**Assignment:** Pick up the account of Matches' boyhood summers in White Rock and continue it from its final sentence.

┌─ Text provided

One particular movie he saw at the Park sticks in his mind – the 1943 extravaganza Dixie, starring Bing Crosby and Dorothy Lamour, which purported to be the story of 19th century American composer-entertainer Daniel Decatur Emmett.

“I remember it for the Technicolor and the song ‘Dixie’ – we kids were singing it for weeks afterwards,” he said.

But so much of their time then was spent outdoors, he remembered.

“Whenever we came to White Rock, the first thing we’d do would be to rent a tandem bike from Hanslow’s Home Gas station on Washington Avenue,” he said. “We liked the tandems because we could ride together,” he added, pointing to a snapshot of himself and Shirley on one of the bikes in 1943.

“We’d ride all over the neighbourhood.”

Another draw for children was the large cage of squirrels beside Hanslow’s at the foot of a stairway down from the hillside, Matches remembered.

“I don’t know who caught and caged all those squirrels, but they were a source of fascination for all the kids,” he said.

Another picture, from around the same time, shows Matches on the beach, gingerly holding up a large crab.

“One of my grandparents’ neighbours was a Mr. Coughlan – an older gentleman with white hair – with whom I often went crab fishing early in the morning,” he recalled.

“We’d head down to East Beach with our home-made crab catchers and a pot that we’d fill with sea water.” The water would be placed over a small fire to heat up while they were crabbing, he said.

“We’d return to a pot of hot water, stoke up the fire, and, when it was ready, he’d drop in our catch and we would enjoy a crab feast – and the extra cooked crabs were always welcome when we came home.”

Of course, as with all idylls, there was inevitably an ending.

“I stopped coming down here when I was around 14 or 15,” Matches said. “I had other interests at the time – mostly cars and girls.”

Adult life – with all its responsibilities and unexpected twists of fate – was just around the corner.

Little did Matches know that, as he and other teens whiled away the time playing the pinball machine in a café near the Ocean Beach Hotel in the summer of 1949, in less than five years he’d be a member of the RCMP.

“When I graduated from high school I didn’t have any goals,” he admitted. “Joining the RCMP was the best thing I ever did – it made a man of me, made me a better person.”

Not just that, but after a couple of years of training he’d be selected for the plum assignment of donning the Red Serge for the RCMP Musical Ride – the force’s touring equestrian show team – which took him across Canada and the U.S. in 1956 and to England, and meeting the Royal Family, in 1957.

└─
┌─ Extracted data

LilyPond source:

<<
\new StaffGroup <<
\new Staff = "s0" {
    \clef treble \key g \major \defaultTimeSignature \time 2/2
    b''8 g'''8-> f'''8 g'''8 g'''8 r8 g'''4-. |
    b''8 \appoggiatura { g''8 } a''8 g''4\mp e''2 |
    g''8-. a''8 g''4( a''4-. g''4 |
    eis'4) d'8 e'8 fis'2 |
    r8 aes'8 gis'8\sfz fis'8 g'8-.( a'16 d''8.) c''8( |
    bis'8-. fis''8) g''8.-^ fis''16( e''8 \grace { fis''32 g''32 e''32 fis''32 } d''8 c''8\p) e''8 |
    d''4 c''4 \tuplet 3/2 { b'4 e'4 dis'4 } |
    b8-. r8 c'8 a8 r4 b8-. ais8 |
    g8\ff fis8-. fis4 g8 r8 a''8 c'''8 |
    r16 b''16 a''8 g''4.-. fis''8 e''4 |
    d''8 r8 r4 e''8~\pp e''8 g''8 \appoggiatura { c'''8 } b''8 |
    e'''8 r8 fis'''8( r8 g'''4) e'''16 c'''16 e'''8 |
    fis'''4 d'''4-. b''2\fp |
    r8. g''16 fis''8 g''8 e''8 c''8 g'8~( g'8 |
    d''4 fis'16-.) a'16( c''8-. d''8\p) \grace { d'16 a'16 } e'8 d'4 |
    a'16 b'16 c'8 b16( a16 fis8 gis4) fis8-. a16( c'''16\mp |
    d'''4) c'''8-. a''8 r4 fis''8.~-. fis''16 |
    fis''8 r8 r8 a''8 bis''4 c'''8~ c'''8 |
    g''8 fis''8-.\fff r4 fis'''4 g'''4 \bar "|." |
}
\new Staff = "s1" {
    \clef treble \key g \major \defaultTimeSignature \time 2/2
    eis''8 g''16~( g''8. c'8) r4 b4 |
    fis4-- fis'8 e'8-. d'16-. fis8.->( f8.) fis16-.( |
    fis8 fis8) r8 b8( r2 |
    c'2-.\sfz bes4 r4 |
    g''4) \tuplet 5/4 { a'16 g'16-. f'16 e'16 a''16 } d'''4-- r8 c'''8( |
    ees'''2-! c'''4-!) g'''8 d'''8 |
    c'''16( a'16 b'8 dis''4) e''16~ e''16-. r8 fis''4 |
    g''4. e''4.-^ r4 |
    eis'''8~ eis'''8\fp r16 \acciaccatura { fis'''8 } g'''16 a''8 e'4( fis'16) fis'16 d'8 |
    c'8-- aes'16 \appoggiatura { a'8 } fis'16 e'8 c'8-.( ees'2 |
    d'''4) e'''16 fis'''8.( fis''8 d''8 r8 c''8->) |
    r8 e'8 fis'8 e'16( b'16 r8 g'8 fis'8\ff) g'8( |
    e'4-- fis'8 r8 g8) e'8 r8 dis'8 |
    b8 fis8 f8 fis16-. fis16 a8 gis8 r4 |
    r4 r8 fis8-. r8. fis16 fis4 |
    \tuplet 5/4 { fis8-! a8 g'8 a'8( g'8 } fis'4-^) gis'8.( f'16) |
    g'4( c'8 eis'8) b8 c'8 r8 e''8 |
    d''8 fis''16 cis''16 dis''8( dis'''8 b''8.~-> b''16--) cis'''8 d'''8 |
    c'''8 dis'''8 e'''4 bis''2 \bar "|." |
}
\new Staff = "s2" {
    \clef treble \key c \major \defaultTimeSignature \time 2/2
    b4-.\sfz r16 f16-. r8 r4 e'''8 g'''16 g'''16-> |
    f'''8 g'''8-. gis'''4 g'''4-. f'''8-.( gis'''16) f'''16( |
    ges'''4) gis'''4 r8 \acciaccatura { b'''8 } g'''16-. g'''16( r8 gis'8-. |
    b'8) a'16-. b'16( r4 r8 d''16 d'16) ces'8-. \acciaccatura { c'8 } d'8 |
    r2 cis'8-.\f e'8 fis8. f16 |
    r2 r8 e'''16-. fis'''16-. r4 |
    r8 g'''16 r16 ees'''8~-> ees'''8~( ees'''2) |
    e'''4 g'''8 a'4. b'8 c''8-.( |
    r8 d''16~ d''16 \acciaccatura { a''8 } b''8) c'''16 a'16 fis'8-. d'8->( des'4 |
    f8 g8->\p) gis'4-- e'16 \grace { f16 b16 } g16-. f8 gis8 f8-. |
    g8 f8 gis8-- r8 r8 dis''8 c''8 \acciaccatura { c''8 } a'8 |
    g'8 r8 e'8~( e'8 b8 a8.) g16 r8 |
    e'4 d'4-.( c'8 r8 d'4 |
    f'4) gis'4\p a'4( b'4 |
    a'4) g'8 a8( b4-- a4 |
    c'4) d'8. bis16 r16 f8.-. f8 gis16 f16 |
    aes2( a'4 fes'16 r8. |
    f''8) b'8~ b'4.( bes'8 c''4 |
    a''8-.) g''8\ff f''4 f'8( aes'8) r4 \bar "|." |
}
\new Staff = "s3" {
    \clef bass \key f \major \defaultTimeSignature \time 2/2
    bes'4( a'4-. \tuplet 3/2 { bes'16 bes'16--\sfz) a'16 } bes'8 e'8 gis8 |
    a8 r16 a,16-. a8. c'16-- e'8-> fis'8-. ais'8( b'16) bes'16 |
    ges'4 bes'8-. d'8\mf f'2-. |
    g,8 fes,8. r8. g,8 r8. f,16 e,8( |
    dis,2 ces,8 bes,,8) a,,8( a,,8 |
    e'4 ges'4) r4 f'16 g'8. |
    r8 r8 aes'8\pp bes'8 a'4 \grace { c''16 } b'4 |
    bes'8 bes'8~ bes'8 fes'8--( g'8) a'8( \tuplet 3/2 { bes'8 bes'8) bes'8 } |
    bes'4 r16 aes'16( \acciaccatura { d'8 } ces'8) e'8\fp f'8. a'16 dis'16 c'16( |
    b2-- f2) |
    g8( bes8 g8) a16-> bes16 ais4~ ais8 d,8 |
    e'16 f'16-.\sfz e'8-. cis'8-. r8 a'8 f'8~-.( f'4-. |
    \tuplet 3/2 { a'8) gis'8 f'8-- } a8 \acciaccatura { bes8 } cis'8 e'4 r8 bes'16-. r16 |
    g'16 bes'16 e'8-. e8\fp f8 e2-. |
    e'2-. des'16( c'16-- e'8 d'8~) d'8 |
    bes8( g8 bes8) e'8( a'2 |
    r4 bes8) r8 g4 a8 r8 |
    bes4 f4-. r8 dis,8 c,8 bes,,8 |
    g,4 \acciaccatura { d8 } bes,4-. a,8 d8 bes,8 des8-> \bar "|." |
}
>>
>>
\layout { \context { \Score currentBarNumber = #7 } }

└─

**Expected output:**
Meeting and courting Arlene was still in the future, along with their children Stephanie, Sandy and Ryan, as was a 33-year career with the Vancouver Fire Department, when his five-year hitch with the RCMP was up.

So, too, were writing four books, including an authoritative history of the VFD, Vancouver’s Bravest.

Although some serious heart issues have limited his mobility recently, he and Arlene spent many blissful retirement years travelling all over Canada and the U.S. with their classic Airstream trailer – as well as seeing much of the world on many cruises.

“We’ve been very fortunate,” Matches said.

Turning the page of a photo album evokes another memory.

Back in 1949 when the teenage Matches put his nickels in the White Rock cafe’s jukebox to listen to Frankie Laine sing hits like Mule Train and That Lucky Old Sun, he never dreamed he’d be seeing his idol in person one day.

That happened in 1956, when the RCMP Musical Ride was appearing at Madison Square Garden in New York.

Following the show, Matches and several comrades found themselves with time on their hands.

“We left Madison Square Garden in the full Red Serge with sidearms and everything. Somebody said ‘let’s stop in for a beer somewhere – since we’re in the States’.

They found themselves at the famed Latin Quarter nightclub – where Laine was appearing as the headliner.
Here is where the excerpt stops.